What the task asks:
Extract the lines of each item below word for word, without including any of the pictures in your answer.

start Data shown

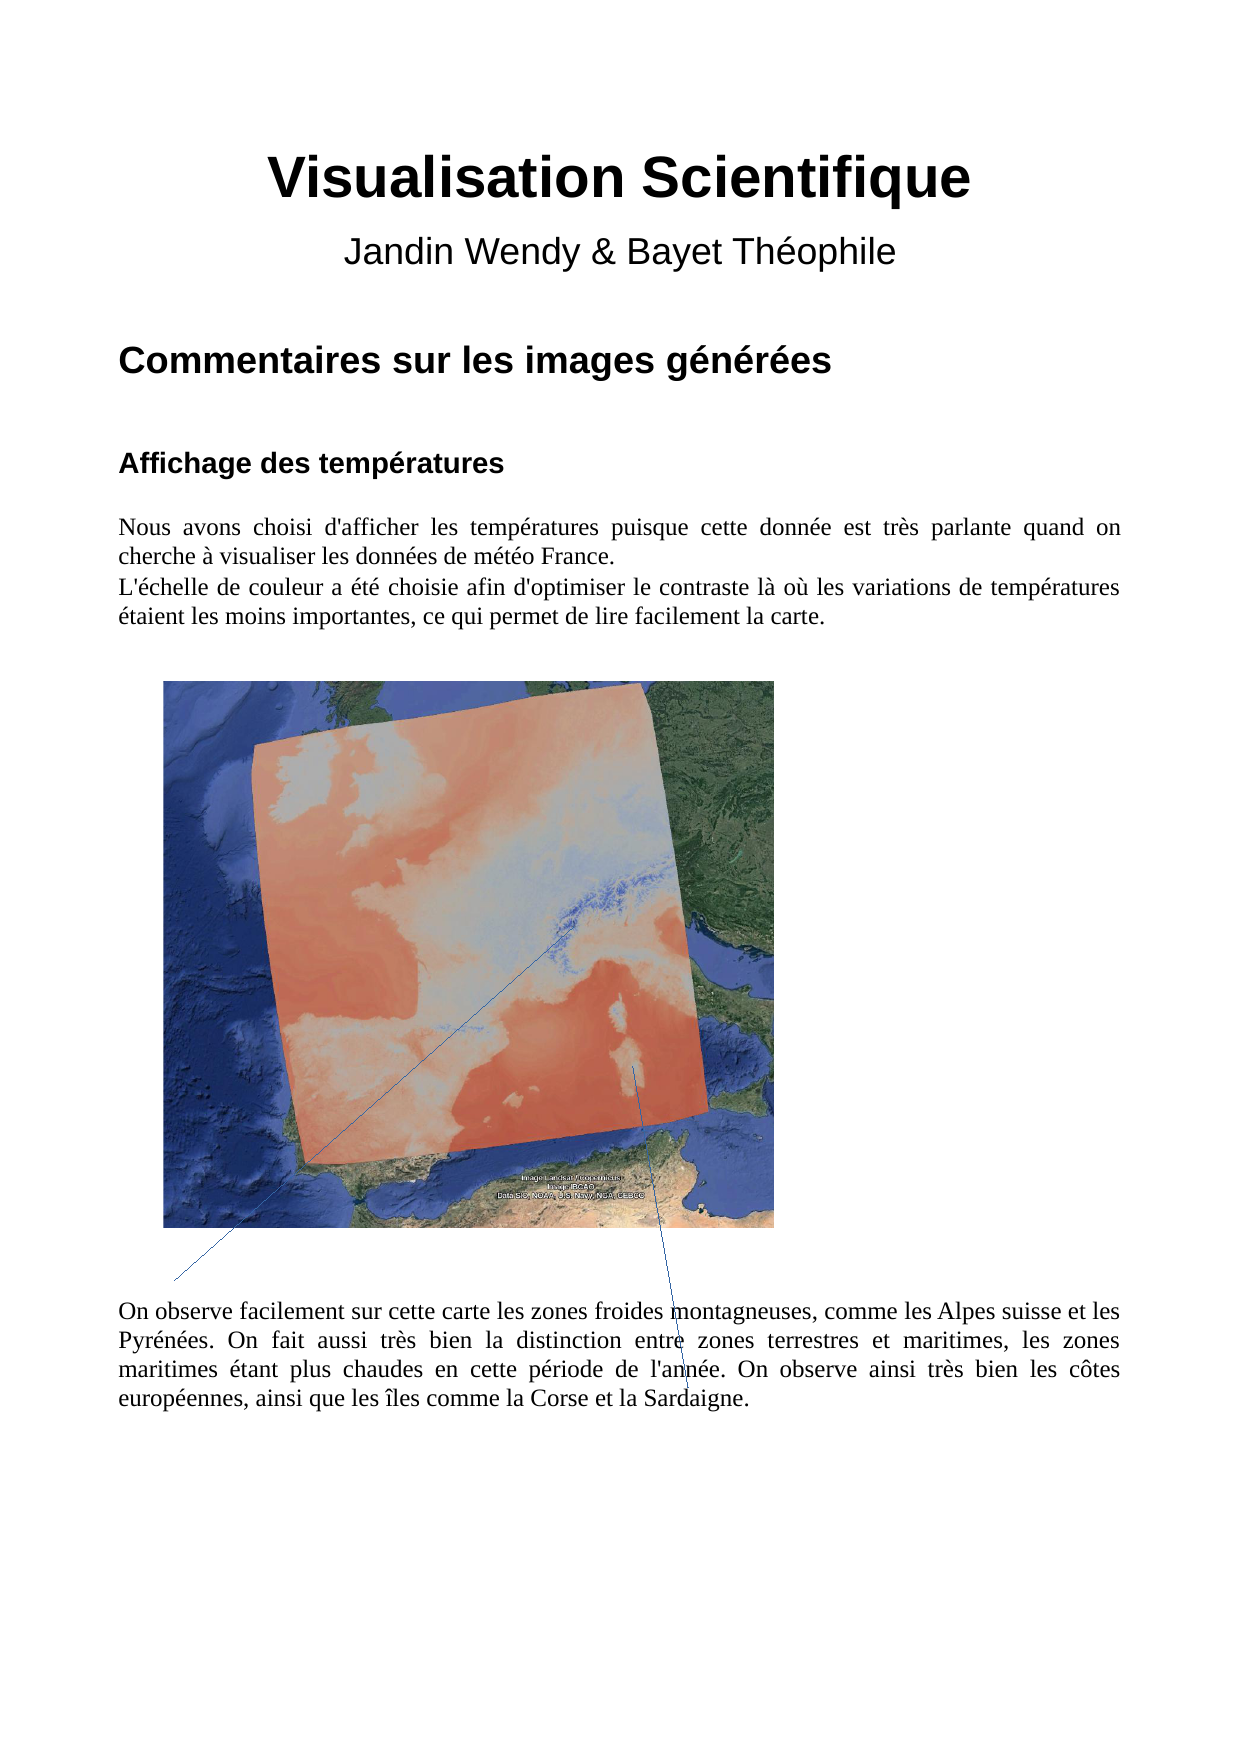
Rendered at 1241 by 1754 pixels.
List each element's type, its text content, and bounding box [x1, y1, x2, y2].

subtitle Jandin Wendy & Bayet Théophile [118, 229, 1122, 272]
subtitle Commentaires sur les images générées [118, 338, 1122, 382]
picture [163, 681, 773, 1228]
title Visualisation Scientifique [118, 143, 1122, 210]
text Nous avons choisi d'afficher les températures puisque cette donnée est très parlante quand on cherche à visualiser les données de météo France. [118, 512, 1122, 569]
text L'échelle de couleur a été choisie afin d'optimiser le contraste là où les variations de températures étaient les moins importantes, ce qui permet de lire facilement la carte. [118, 572, 1122, 630]
text On observe facilement sur cette carte les zones froides montagneuses, comme les Alpes suisse et les Pyrénées. On fait aussi très bien la distinction entre zones terrestres et maritimes, les zones maritimes étant plus chaudes en cette période de l'année. On observe ainsi très bien les côtes européennes, ainsi que les îles comme la Corse et la Sardaigne. [118, 1296, 1122, 1411]
subtitle Affichage des températures [118, 446, 1122, 480]
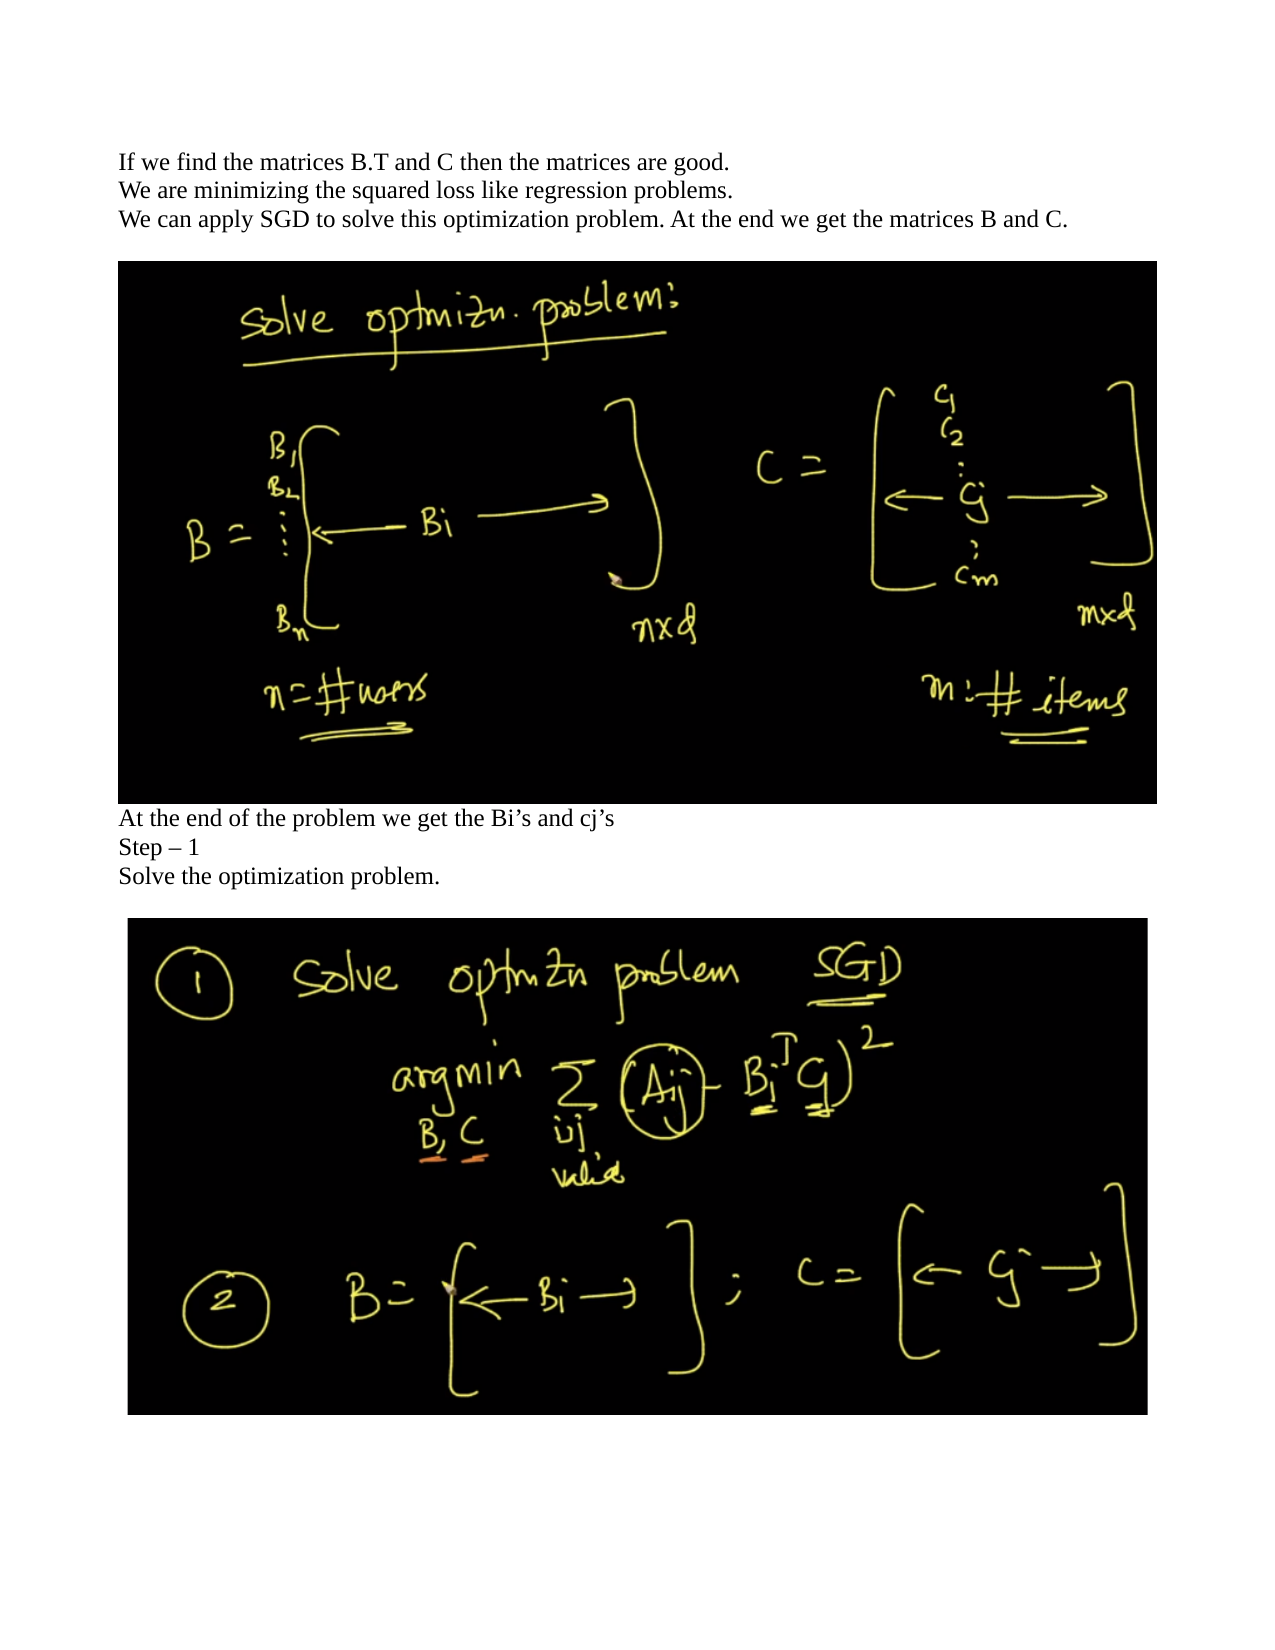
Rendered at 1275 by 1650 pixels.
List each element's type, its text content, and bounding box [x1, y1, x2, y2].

text We are minimizing the squared loss like regression problems. [118, 176, 1157, 204]
text If we find the matrices B.T and C then the matrices are good. [118, 147, 1157, 176]
text Solve the optimization problem. [118, 861, 1157, 890]
text Step – 1 [118, 832, 1157, 861]
picture [127, 918, 1148, 1415]
text At the end of the problem we get the Bi’s and cj’s [118, 804, 1157, 832]
picture [118, 261, 1157, 804]
text We can apply SGD to solve this optimization problem. At the end we get the matrices B and C. [118, 204, 1157, 233]
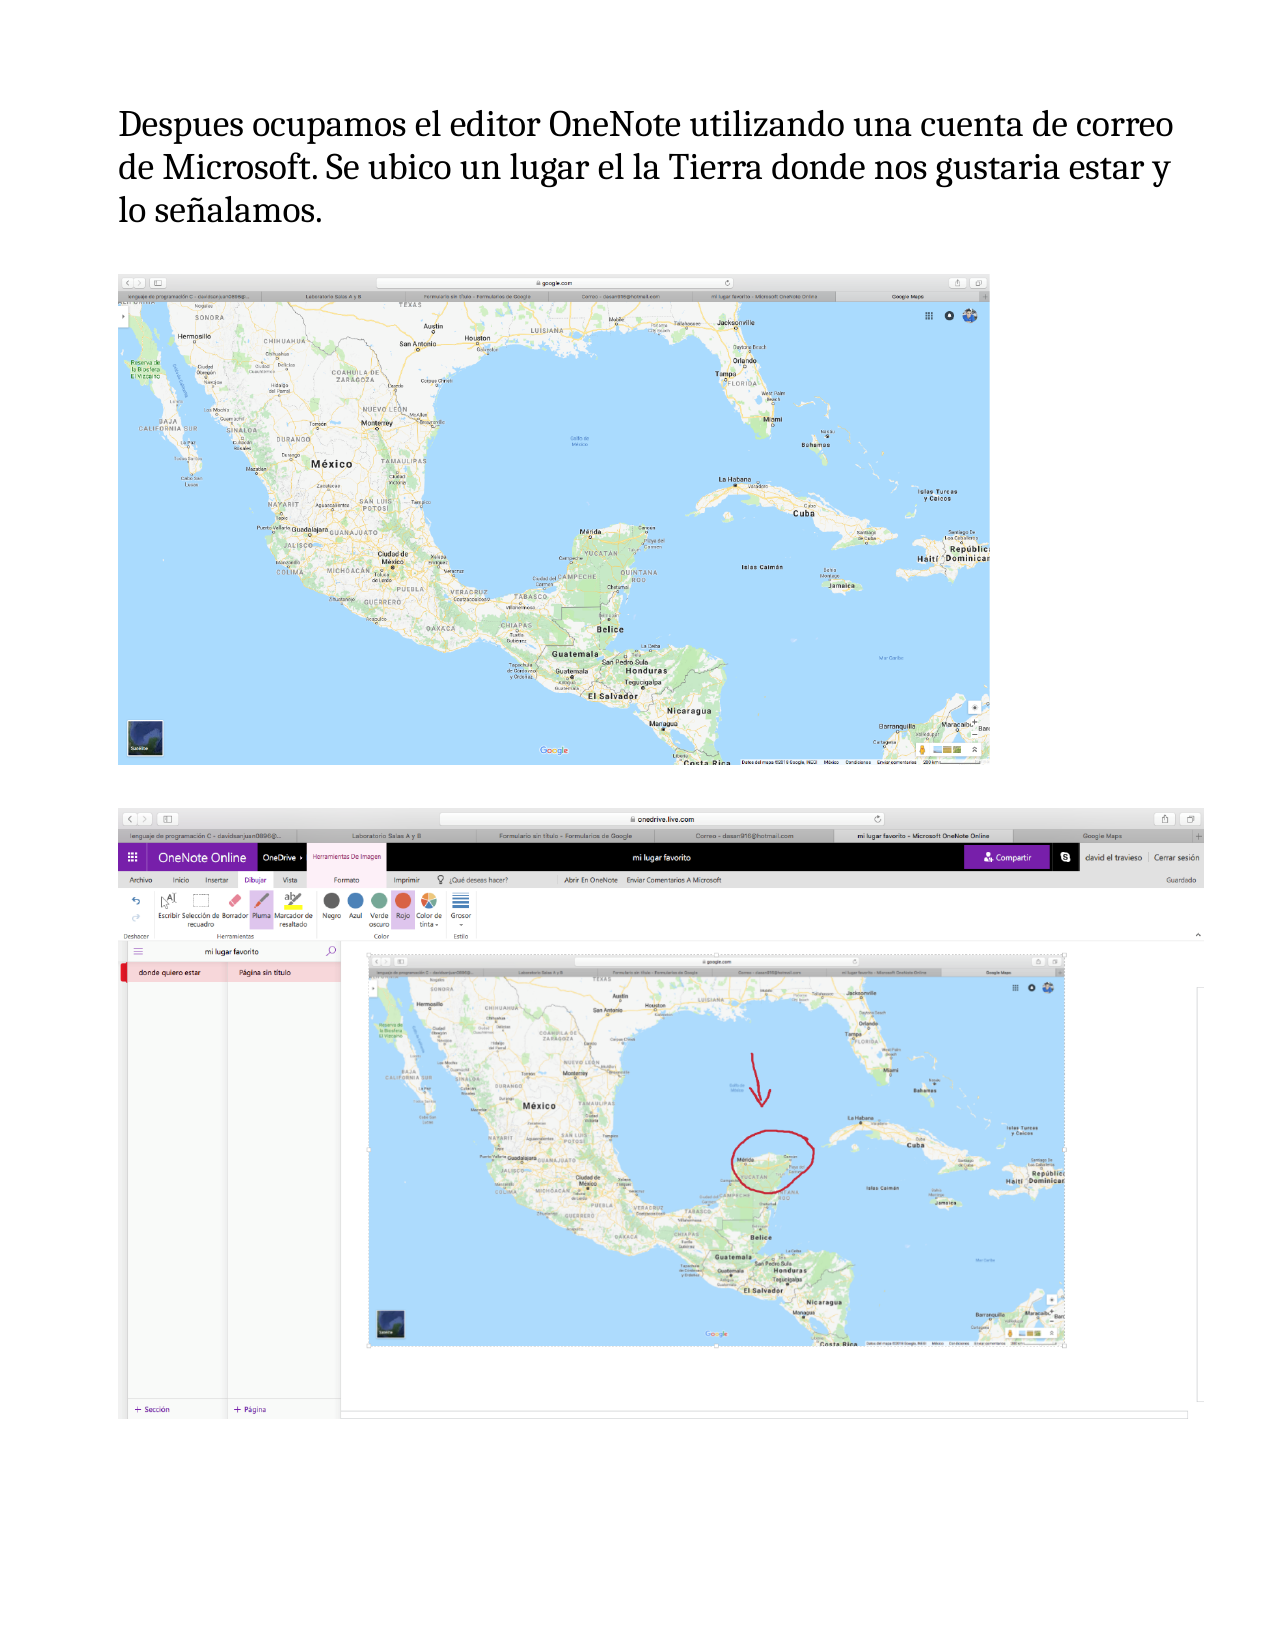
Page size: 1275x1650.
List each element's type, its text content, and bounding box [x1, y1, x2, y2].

end Data shown

The answer:
Rendered at 1241 by 1754 pixels.
List each element's type, its text content, and bounding box [x1, y1, x2, y2].

subtitle Jandin Wendy & Bayet Théophile [118, 229, 1122, 272]
subtitle Commentaires sur les images générées [118, 338, 1122, 382]
picture [163, 681, 773, 1228]
title Visualisation Scientifique [118, 143, 1122, 210]
text Nous avons choisi d'afficher les températures puisque cette donnée est très parlante quand on cherche à visualiser les données de météo France. [118, 512, 1122, 569]
text L'échelle de couleur a été choisie afin d'optimiser le contraste là où les variations de températures étaient les moins importantes, ce qui permet de lire facilement la carte. [118, 572, 1122, 630]
text On observe facilement sur cette carte les zones froides montagneuses, comme les Alpes suisse et les Pyrénées. On fait aussi très bien la distinction entre zones terrestres et maritimes, les zones maritimes étant plus chaudes en cette période de l'année. On observe ainsi très bien les côtes européennes, ainsi que les îles comme la Corse et la Sardaigne. [118, 1296, 1122, 1411]
subtitle Affichage des températures [118, 446, 1122, 480]
Rendered at 1275 by 1650 pixels.
List each element's type, its text content, and bounding box [x1, y1, x2, y2].

text We are minimizing the squared loss like regression problems. [118, 176, 1157, 204]
text If we find the matrices B.T and C then the matrices are good. [118, 147, 1157, 176]
text Solve the optimization problem. [118, 861, 1157, 890]
text Step – 1 [118, 832, 1157, 861]
picture [127, 918, 1148, 1415]
text At the end of the problem we get the Bi’s and cj’s [118, 804, 1157, 832]
picture [118, 261, 1157, 804]
text We can apply SGD to solve this optimization problem. At the end we get the matrices B and C. [118, 204, 1157, 233]
Page size: 1275x1650.
List each element's type, its text content, and bounding box [x1, y1, x2, y2].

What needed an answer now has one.